▸ Source extract

Curiosity and Routines

the roses have bloomed

Why do we struggle so much to remember what works? Whether it’s sleep, anxiety, working in a group, or even going about our day to day rituals, I, (and I have a feeling others,) forget how to manage.

It’s as if all I need is a few days of feeling great, and I assume all is healed and I no longer need the structures to support me. So, the past few weeks meant going back to this:

~getting curious when my mood shifts…why am I feeling sad? why does this make me angry? why am I nervous about this event?

~regularly eating lots of fiber (so easy to forget)

~following my morning and sleep routines, which work!

These days, I am feeling better. But I am prepared for more bouts of sadness or frustration. These feelings, shaped and formed in childhood, need attending to. And they need acceptance. We are who we are, so I take a deep breath and ask, “where is this coming from? what do I really need?”

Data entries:
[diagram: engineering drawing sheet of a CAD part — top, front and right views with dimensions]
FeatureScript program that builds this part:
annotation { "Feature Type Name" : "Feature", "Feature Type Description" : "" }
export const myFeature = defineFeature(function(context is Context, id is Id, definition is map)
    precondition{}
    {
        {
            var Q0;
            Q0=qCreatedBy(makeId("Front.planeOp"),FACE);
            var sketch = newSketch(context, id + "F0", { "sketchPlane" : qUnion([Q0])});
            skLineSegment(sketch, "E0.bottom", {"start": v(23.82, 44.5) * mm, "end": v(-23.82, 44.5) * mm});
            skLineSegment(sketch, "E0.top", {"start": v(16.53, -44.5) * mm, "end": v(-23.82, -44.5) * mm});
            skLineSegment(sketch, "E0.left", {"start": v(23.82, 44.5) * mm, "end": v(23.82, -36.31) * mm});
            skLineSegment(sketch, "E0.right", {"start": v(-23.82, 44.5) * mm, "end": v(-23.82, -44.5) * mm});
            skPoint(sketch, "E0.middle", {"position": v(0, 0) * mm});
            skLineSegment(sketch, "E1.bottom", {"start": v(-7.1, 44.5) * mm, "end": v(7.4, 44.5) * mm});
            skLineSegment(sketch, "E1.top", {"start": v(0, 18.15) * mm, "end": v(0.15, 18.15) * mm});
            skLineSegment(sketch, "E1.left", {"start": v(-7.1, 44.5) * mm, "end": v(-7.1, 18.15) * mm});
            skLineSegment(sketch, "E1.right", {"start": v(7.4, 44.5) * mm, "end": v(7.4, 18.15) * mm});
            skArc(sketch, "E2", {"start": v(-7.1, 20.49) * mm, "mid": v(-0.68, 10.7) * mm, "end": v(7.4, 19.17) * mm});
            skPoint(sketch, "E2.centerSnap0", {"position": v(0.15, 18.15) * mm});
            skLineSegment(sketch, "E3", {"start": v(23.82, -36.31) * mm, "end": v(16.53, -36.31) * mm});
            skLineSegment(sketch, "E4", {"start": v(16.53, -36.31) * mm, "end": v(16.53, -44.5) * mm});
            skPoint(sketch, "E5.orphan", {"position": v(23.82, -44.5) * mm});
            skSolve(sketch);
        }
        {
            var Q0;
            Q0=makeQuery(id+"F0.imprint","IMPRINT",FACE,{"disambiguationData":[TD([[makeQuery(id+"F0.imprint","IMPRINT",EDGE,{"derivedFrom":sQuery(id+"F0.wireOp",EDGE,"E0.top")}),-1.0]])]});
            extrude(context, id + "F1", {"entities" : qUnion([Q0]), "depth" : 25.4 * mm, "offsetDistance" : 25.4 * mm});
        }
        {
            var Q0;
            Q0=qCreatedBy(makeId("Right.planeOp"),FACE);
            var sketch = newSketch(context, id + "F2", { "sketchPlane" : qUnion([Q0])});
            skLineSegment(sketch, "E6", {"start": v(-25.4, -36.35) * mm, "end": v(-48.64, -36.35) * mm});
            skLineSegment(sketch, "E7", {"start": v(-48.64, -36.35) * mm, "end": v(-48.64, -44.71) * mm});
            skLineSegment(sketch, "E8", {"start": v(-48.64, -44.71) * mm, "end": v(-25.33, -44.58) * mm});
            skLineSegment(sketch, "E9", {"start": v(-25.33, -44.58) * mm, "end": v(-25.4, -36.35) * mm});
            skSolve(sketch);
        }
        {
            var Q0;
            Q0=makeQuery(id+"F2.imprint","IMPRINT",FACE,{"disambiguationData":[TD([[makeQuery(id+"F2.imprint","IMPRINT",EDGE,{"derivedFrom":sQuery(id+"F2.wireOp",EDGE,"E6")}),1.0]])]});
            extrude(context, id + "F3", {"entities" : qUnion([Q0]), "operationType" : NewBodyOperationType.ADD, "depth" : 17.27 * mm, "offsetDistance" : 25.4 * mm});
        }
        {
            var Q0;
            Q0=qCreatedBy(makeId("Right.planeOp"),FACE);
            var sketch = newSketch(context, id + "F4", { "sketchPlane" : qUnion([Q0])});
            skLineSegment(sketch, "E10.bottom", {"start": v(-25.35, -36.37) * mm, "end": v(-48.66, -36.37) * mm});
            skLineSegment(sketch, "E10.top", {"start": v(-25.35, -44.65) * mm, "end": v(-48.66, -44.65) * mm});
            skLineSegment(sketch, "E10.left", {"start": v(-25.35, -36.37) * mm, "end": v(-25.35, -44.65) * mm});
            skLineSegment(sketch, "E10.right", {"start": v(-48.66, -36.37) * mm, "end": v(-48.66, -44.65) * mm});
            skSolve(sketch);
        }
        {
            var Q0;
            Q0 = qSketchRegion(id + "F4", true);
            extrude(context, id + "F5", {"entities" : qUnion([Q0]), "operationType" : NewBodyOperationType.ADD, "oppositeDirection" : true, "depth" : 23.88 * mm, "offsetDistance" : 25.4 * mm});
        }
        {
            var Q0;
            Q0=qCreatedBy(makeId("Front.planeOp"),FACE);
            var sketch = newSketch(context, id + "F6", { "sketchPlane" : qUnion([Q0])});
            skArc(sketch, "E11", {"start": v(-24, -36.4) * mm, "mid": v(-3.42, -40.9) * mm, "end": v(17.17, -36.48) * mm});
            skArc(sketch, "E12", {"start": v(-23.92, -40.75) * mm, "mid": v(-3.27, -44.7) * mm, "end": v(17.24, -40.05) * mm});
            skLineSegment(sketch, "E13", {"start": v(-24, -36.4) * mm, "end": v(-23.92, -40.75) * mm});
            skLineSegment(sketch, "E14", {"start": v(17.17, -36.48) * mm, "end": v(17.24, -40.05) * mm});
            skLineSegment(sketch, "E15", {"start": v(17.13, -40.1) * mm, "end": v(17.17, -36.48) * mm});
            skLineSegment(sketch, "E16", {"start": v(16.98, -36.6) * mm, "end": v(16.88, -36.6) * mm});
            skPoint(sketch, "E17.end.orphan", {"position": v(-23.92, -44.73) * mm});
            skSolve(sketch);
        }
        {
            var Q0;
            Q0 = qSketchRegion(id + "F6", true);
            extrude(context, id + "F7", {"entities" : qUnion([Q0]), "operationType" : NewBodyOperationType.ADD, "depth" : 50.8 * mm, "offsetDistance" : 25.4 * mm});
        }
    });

▸ Task list
• 1. In the post on curiosity and routines, rewrite the part that opens with the words containing "the roses have" and closes with "about this event?", substituting "tulips" for "roses".
• 2. According to the post on curiosity and routines, which habit does the writer describe as easy to forget?
• 3. Write the next part of the post on curiosity and routines, picking up after its last sentence.

▸ Exercise answers
• 1.
the tulips have bloomed

Why do we struggle so much to remember what works? Whether it’s sleep, anxiety, working in a group, or even going about our day to day rituals, I, (and I have a feeling others,) forget how to manage.

It’s as if all I need is a few days of feeling great, and I assume all is healed and I no longer need the structures to support me. So, the past few weeks meant going back to this:

~getting curious when my mood shifts…why am I feeling sad? why does this make me angry? why am I nervous about this event?

• 2. Regularly eating lots of fiber.

• 3.
What I am reading:

How to live with brokenness….Let Your Heart Be Broken, on Marginalian

A passage (which I found in Elise Loehnen’s newsletter) from When Things Fall Apart by Pema Chodran:

The essence of life is that it’s challenging. Sometimes it is sweet, and sometimes it is bitter. Sometimes your body tenses, and sometimes it relaxes or opens. Sometimes you have a headache, and sometimes you feel 100 percent healthy. From an awakened perspective, trying to tie up all the loose ends and finally get it together is death, because it involves rejecting a lot of your basic experience. There is something aggressive about that approach to life, trying to flatten out all the rough spots and imperfections into a nice smooth ride.

To be fully alive, fully human, and completely awake is to be continually thrown out of the nest. To live fully is to be always in no-man’s-land, to experience each moment as completely new and fresh. To live is to be willing to die over and over again. From the awakened point of view, that’s life. Death is wanting to hold on to what you have and to have every experience confirm you and congratulate you and make you feel completely together. So even though we say the yama mara is fear of death, it’s actually fear of life.

Thinking About

Uncertainty tolerance.

I was surprised to see my anxiety levels elevated lately, but I’m coming to terms with it. We are considering moving- either to another house in Fredericksburg or into a retirement community in another town. All this is happening right before we plan a long trip to Rhode Island, my childhood home.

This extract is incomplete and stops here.